Situations for local farms improving after COVID-19 pandemic impact

Local News

SPRINGFIELD, Mo. — Farmers in Southwest Missouri are working on getting back on their feet after the impact of COVID-19.

Co-owner of the Terrell Creek Farm Lesley Million says they lost about 40% of their income when restaurants shut down.

When people started staying home instead of traveling, the farm’s air BNB wasn’t bringing as much money before COVID-19.

“It’s impacted our sales more so than any other event or thing that we’ve experienced before,” said Million.

Marc Delong, owner of Camelot Cattle Company, says there isn’t a place to sell their product and prices are low.

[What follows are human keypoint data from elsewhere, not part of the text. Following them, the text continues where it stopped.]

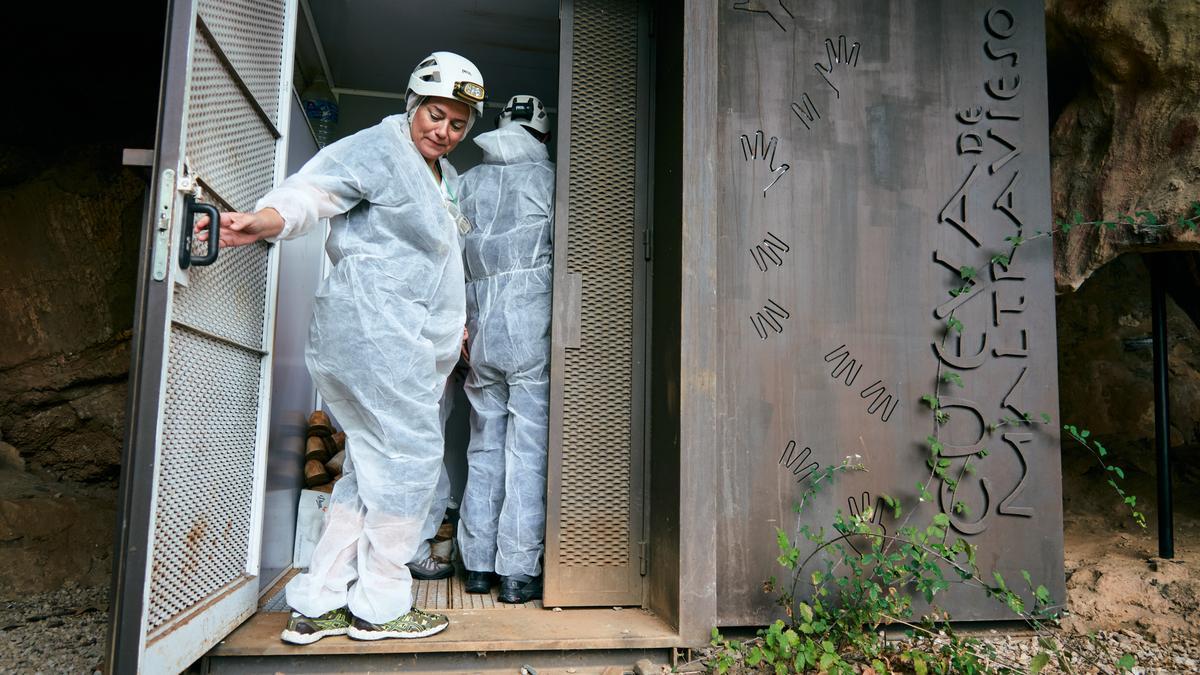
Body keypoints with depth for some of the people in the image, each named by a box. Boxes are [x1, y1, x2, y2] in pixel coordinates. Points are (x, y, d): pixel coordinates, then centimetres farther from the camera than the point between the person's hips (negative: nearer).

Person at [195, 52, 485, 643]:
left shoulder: (444, 177, 22)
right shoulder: (375, 150, -6)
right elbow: (310, 193, -20)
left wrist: (453, 325, 32)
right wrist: (255, 224, -40)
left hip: (409, 338, 10)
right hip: (374, 324, -10)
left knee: (372, 467, 9)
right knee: (409, 455, -6)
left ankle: (316, 605, 16)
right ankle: (380, 605, 7)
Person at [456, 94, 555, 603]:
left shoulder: (467, 181, 13)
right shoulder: (547, 178, 0)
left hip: (480, 327, 5)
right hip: (532, 328, -4)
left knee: (484, 448, 12)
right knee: (527, 450, -1)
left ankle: (478, 565, 17)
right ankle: (518, 572, 3)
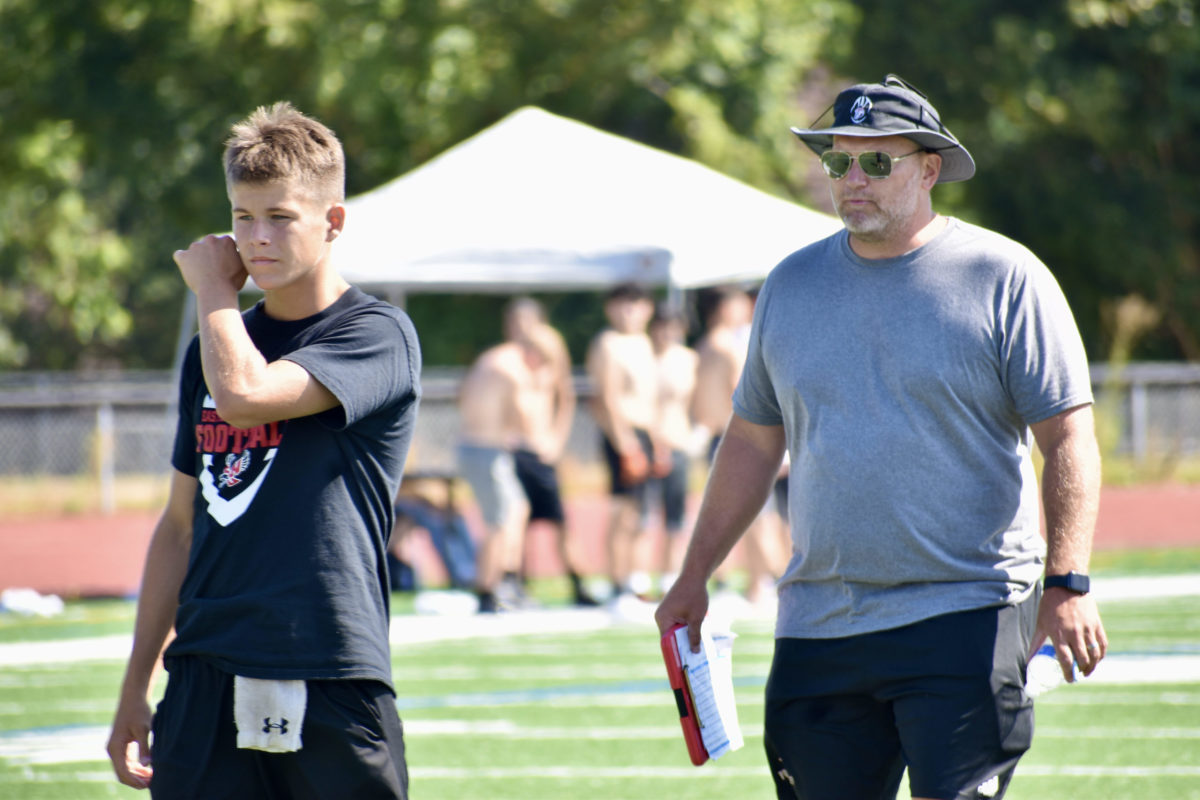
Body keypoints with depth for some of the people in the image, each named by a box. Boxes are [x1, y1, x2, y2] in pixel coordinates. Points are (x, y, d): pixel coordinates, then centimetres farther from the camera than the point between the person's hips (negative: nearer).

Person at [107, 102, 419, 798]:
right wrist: (135, 688, 19)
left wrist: (212, 285, -2)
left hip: (332, 686, -5)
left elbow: (245, 395, -20)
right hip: (205, 681, 5)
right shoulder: (212, 350, 17)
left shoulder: (377, 336, -4)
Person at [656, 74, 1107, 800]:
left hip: (964, 616, -5)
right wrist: (695, 577, 17)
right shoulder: (791, 285, 13)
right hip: (817, 624, 5)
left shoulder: (1003, 278, -2)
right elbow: (753, 441, 21)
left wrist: (1066, 583, -14)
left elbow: (1069, 440, -4)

“It hurt a lot of farmers income-wise,” said Delong. “When cow prices drop, you still got to pay your bills, we all still got bills to pay, and then we don’t have the money coming in, we have hay season coming up, and it costs a lot of fuel to be able to run your equipment.”

John Deutsch, co-owner of Missouri Lowline Cattle (LLC), says it’s even difficult to find a place to process beef.

“We sell a lot of our cattle as cut beef,” said Deutsch. “Those places, the small places are absolutely overbooked. Right now, it’d probably be March before we could get another cow in to get processed if we had made previous reservations.”

Million says business is finally getting better and was able to stay afloat because of the Paycheck Protection Program.

“It was kind of scary, but we saw a big increase in our direct-to-customer and our retail sales,” said Million.